In Luzern wurde ein Konzert von Anna Netrebko abgesagt. Man kann darüber unterschiedlicher Meinung sein – erst die Debatte macht uns zu Demokraten. Ein Zwischenruf von Axel Brüggemann
Gestern hat das KKL in Luzern ein Konzert von Anna Netrebko und ihrem Mann Yusif Eyvazov am 1. Juni abgesagt. Der Grund: Man habe Angst vor Unruhen im Vorfeld der Ukraine-Friedenskonferenz, die am 15. und 16. Juni auf dem Luzerner Bürgenstock geplant ist. Der Termin war bereits die Verschiebung eines vorherigen Konzertes, das nicht stattgefunden hatte – nun wurde die Veranstaltung endgültig abgesagt.
Auch in Wiesbaden bleibt es unruhig: Hier gab es letztes Jahr Proteste, als Anna Netrebko bei den Maifestspielen auftrat, die lokale Politik hatte sich von der Veranstaltung distanziert, aber Intendant Uwe Eric Laufenberg hielt dennoch an Netrebko fest. Jetzt ist der Intendant weg, und Netrebko steht erneut auf dem Programm. Und: darüber wird auch dieses Jahr wieder gestritten. Proteste sind angekündigt.
Was wie ein großes Hin-und-Her wirkt, ist in Wahrheit Teil eines zutiefst demokratischen Prozesses. Es wäre nicht richtig, Konzerte umstrittener Künstlerinnen und Künstler grundsätzlich zu verbieten, ebenso absurd ist es, »cancel culture!« zu schreien, sobald ein Konzert in Frage gestellt wird. Es ist Teil unserer Demokratie, dass wir immer wieder neu aushandeln, wo unsere Grenzen liegen. Diese Debatte unterscheidet Länder wie Deutschland, Österreich oder die Schweiz von Diktaturen.
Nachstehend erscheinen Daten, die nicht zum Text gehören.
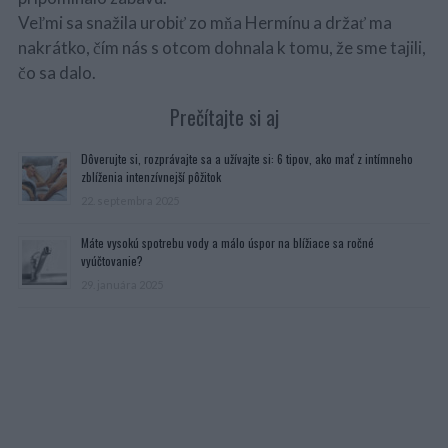
Veľmi sa snažila urobiť zo mňa Hermínu a držať ma
nakrátko, čím nás s otcom dohnala k tomu, že sme tajili,
čo sa dalo.
Prečítajte si aj
Dôverujte si, rozprávajte sa a užívajte si: 6 tipov, ako mať z intímneho
zblíženia intenzívnejší pôžitok
22. septembra 2025
Máte vysokú spotrebu vody a málo úspor na blížiace sa ročné
vyúčtovanie?
29. januára 2025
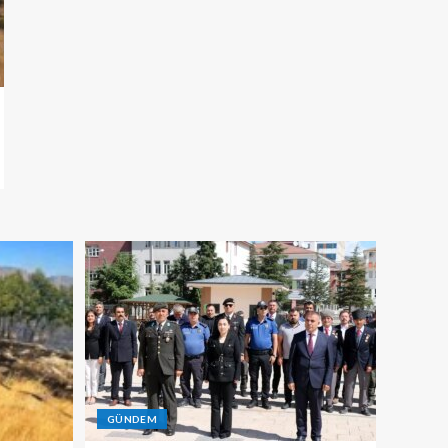
GÜNDEM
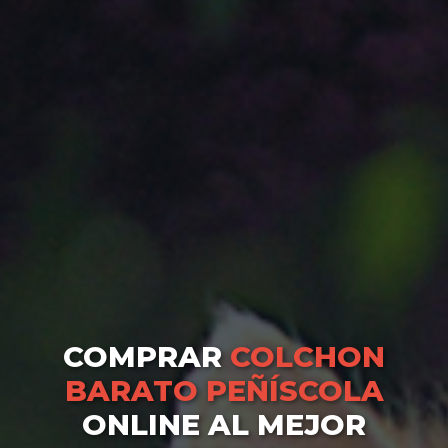
COMPRAR
COLCHON
BARATO PEÑÍSCOLA
ONLINE AL MEJOR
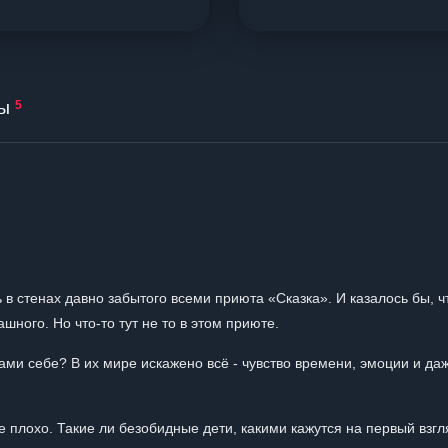
ы
5
 в стенах давно забытого всеми приюта «Сказка». И казалось бы, ч
шного. Но что-то тут не то в этом приюте.
ами себе? В их мире искажено всё - чувство времени, эмоции и да
ое плохо. Такие ли безобидные дети, какими кажутся на первый взг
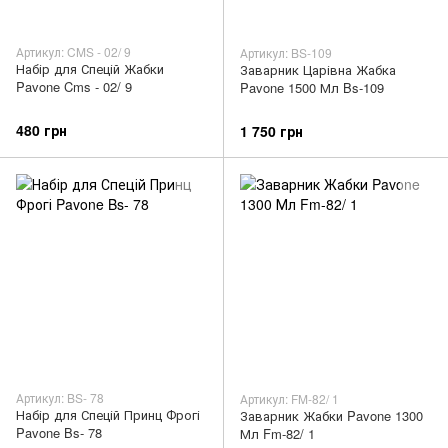
Артикул: CMS - 02/ 9
Артикул: BS-109
Набір для Спецій Жабки
Заварник Царівна Жабка
Pavone Cms - 02/ 9
Pavone 1500 Мл Bs-109
480 грн
1 750 грн
Артикул: BS- 78
Артикул: FM-82/ 1
Набір для Спецій Принц Фрогі
Заварник Жабки Pavone 1300
Pavone Bs- 78
Мл Fm-82/ 1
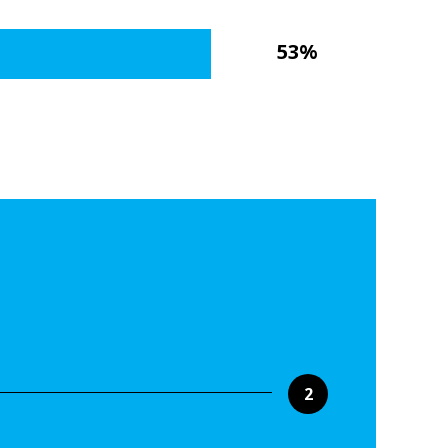
53%
2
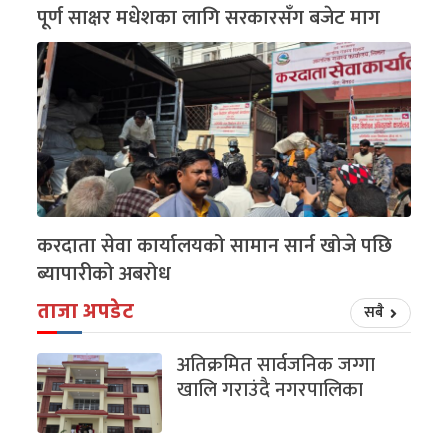
पूर्ण साक्षर मधेशका लागि सरकारसँग बजेट माग
करदाता सेवा कार्यालयको सामान सार्न खोजे पछि
ब्यापारीको अबरोध
ताजा अपडेट
सबै
अतिक्रमित सार्वजनिक जग्गा
खालि गराउंदै नगरपालिका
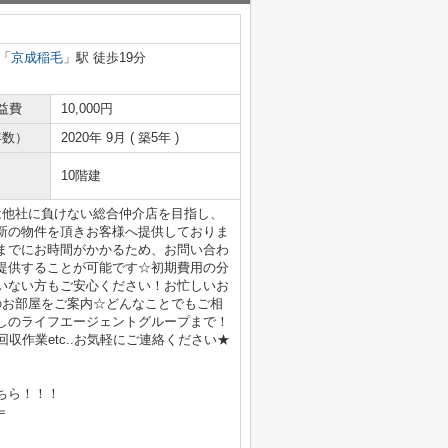
「
京成稲毛
」駅 徒歩19分
益費
10,000円
年数）
2020年 9月 ( 築5年 )
10階建
は他社に負けない総合仲介店を目指し、
新の物件を頂きお客様へ提供しておりま
までにお時間がかかるため、お問い合わ
提供することが可能です☆初期費用の分
いない方もご安心ください！お忙しいお
のお部屋をご案内☆どんなことでもご相
しのライフエージェントグループまで！
収作業etc..お気軽にご連絡ください★
ちら！！！
＝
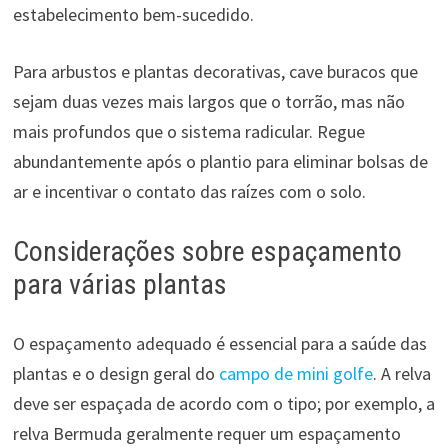
estabelecimento bem-sucedido.
Para arbustos e plantas decorativas, cave buracos que
sejam duas vezes mais largos que o torrão, mas não
mais profundos que o sistema radicular. Regue
abundantemente após o plantio para eliminar bolsas de
ar e incentivar o contato das raízes com o solo.
Considerações sobre espaçamento
para várias plantas
O espaçamento adequado é essencial para a saúde das
plantas e o design geral do
campo de mini golfe
. A relva
deve ser espaçada de acordo com o tipo; por exemplo, a
relva Bermuda geralmente requer um espaçamento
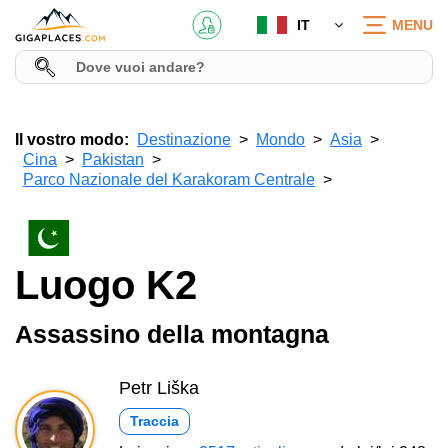
IT
MENU
Il vostro modo:
Destinazione
Mondo
Asia
Cina
Pakistan
Parco Nazionale del Karakoram Centrale
Luogo K2
Assassino della montagna
Petr Liška
Traccia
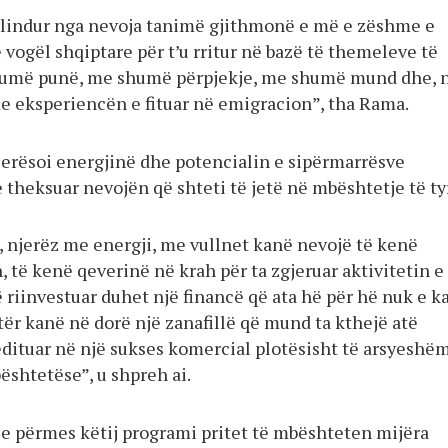
 lindur nga nevoja tanimë gjithmonë e më e zëshme e
 vogël shqiptare për t’u rritur në bazë të themeleve të
umë punë, me shumë përpjekje, me shumë mund dhe, 
e eksperiencën e fituar në emigracion”, tha Rama.
lerësoi energjinë dhe potencialin e sipërmarrësve
 theksuar nevojën që shteti të jetë në mbështetje të ty
, njerëz me energji, me vullnet kanë nevojë të kenë
, të kenë qeverinë në krah për ta zgjeruar aktivitetin e
të riinvestuar duhet një financë që ata hë për hë nuk e k
tër kanë në dorë një zanafillë që mund ta kthejë atë
edituar në një sukses komercial plotësisht të arsyeshë
ështetëse”, u shpreh ai.
e përmes këtij programi pritet të mbështeten mijëra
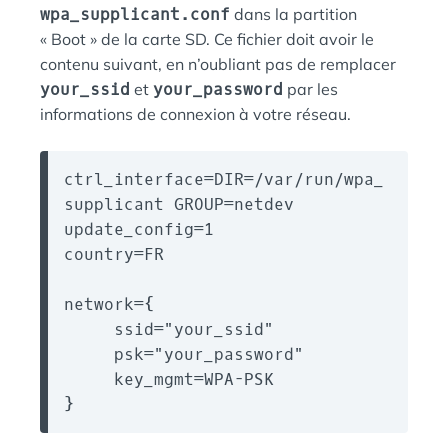
wpa_supplicant.conf
dans la partition
« Boot » de la carte SD. Ce fichier doit avoir le
contenu suivant, en n’oubliant pas de remplacer
your_ssid
et
your_password
par les
informations de connexion à votre réseau.
ctrl_interface=DIR=/var/run/wpa_
supplicant GROUP=netdev
update_config=1
country=FR
network={
     ssid="your_ssid"
     psk="your_password"
     key_mgmt=WPA-PSK
}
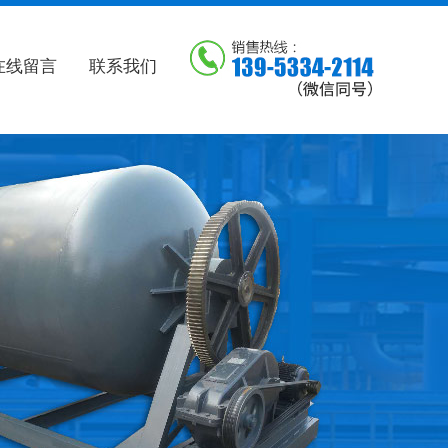
在线留言
联系我们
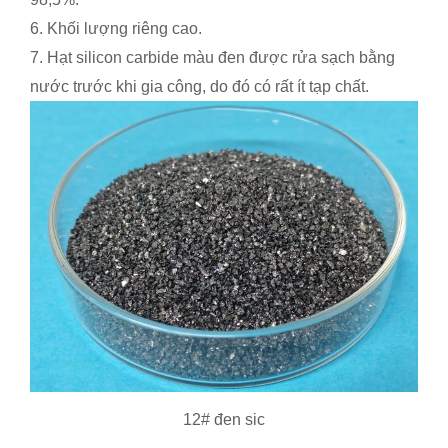
6. Khối lượng riêng cao.
7. Hạt silicon carbide màu đen được rửa sạch bằng
nước trước khi gia công, do đó có rất ít tạp chất.
12# đen sic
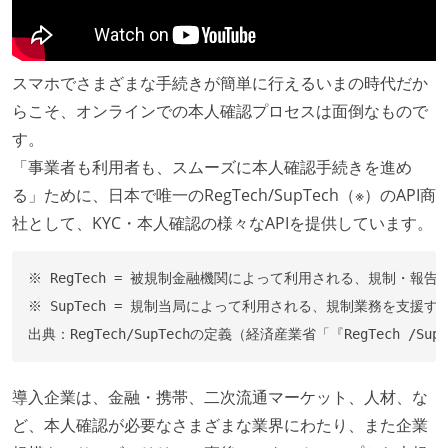
スマホでさまざまな手続きが簡単に行えるいまの時代だか
らこそ、オンラインでの本人確認プロセスは面倒なもので
す。
「事業者も利用者も、スムーズに本人確認手続きを進め
る」ために、日本で唯一のRegTech/SupTech（※）のAPI商
社として、KYC・本人確認の様々なAPIを提供しています。
※ RegTech = 被規制金融機関によって利用される、規制・報
※ SupTech = 規制当局によって利用される、規制業務を支援する
導入企業は、金融・携帯、二次流通マーケット、人材、な
ど、本人確認が必要なさまざまな業界にわたり、また企業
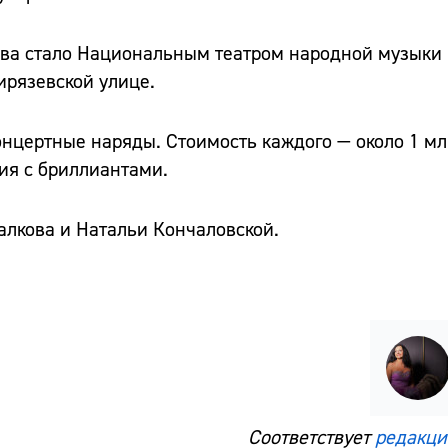
ва стало Национальным театром народной музыки и
ирязевской улице.
цертные наряды. Стоимость каждого — около 1 мл
ия с бриллиантами.
лкова и Натальи Кончаловской.
Соответствует
редакци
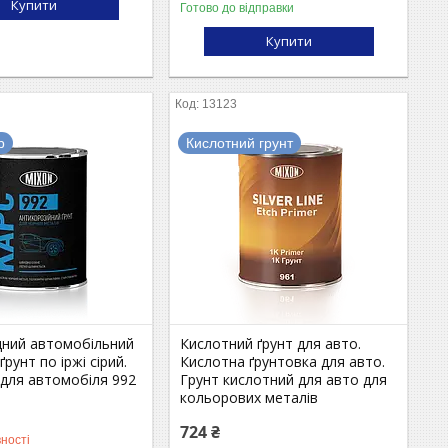
Купити
Готово до відправки
Купити
13123
р
Кислотний грунт
дний автомобільний
Кислотний ґрунт для авто.
ґрунт по іржі сірий.
Кислотна ґрунтовка для авто.
 для автомобіля 992
Грунт кислотний для авто для
кольорових металів
724 ₴
ності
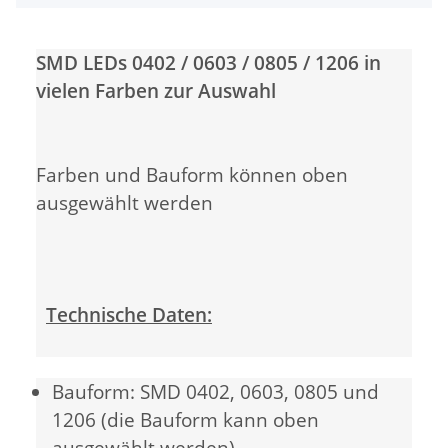
SMD LEDs 0402 / 0603 / 0805 / 1206 in
vielen Farben zur Auswahl
Farben und Bauform können oben
ausgewählt werden
Technische Daten:
Bauform: SMD 0402, 0603, 0805 und
1206 (die Bauform kann oben
ausgewählt werden)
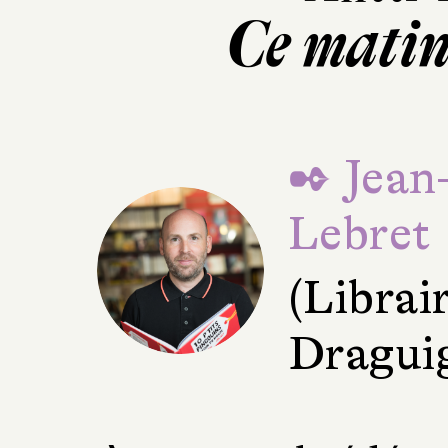
Ce matin
✒ Jean
Lebret
(Librai
Dragui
Es gehört auch dazu, dass Grenzen durchaus Mal verschwimmen: Während der Intendant der Salzburger Festspiele, Markus Hinterhäuser, am Dirigenten Teodor Currentzis festhält, aber einen Auftritt von Anna Netrebko ausschließt, ist es am Konzerthaus in Wien genau anders herum. Hier erklärte Intendant Matthias Naske, dass er Currentzis derzeit nicht mehr einladen wolle, gibt Anna Netrebko aber durchaus noch eine Bühne.
Was auf den ersten Blick absurd erscheint, ist nichts anderes als ein funktionierender demokratischer Diskurs. Auftritte von Netrebko und Currentzis sind bei uns (zum Glück!) nicht verboten. Aber sie sorgen (zum Glück!) für Diskussionen. Am Ende bleibt es eine Frage des Publikums. Hat es in Zeiten des Krieges (und der Kriegsmüdigkeit) überhaupt Lust, Künstlerinnen und Künstler zu sehen, deren Verhältnis zu Russland umstritten ist? Auch das unterscheidet sich von Ort zu Ort: Während Konzerte sich an einigen Orten bestens verkaufen, sind sie anderenorts Ladenhüter.
Künstlerinnen und Künstler haben natürlich alles Recht der Welt, über ihre Verbindungen nach Russland zu schweigen. Aber sie können nicht davon ausgehen, dass eine demokratische Gesellschaft deshalb ebenfalls den Diskurs einstellt. In der Schweiz, in Österreich und Deutschland wird um den Zusammenhang von Politik und Kultur gerungen, und das ist auch gut so! Es wäre schön, wenn die Debatte uns im Streit als Demokraten verbindet, statt uns zu spalten.
Nachtrag: Anna Netrebkos Management erklärt derweil Enttäuschung über die Absage in Luzern und wirft dem KKL vor, vertragsbrüchig zu sein. Die Plattform OperaWire zitiert die gesamte Erklärung.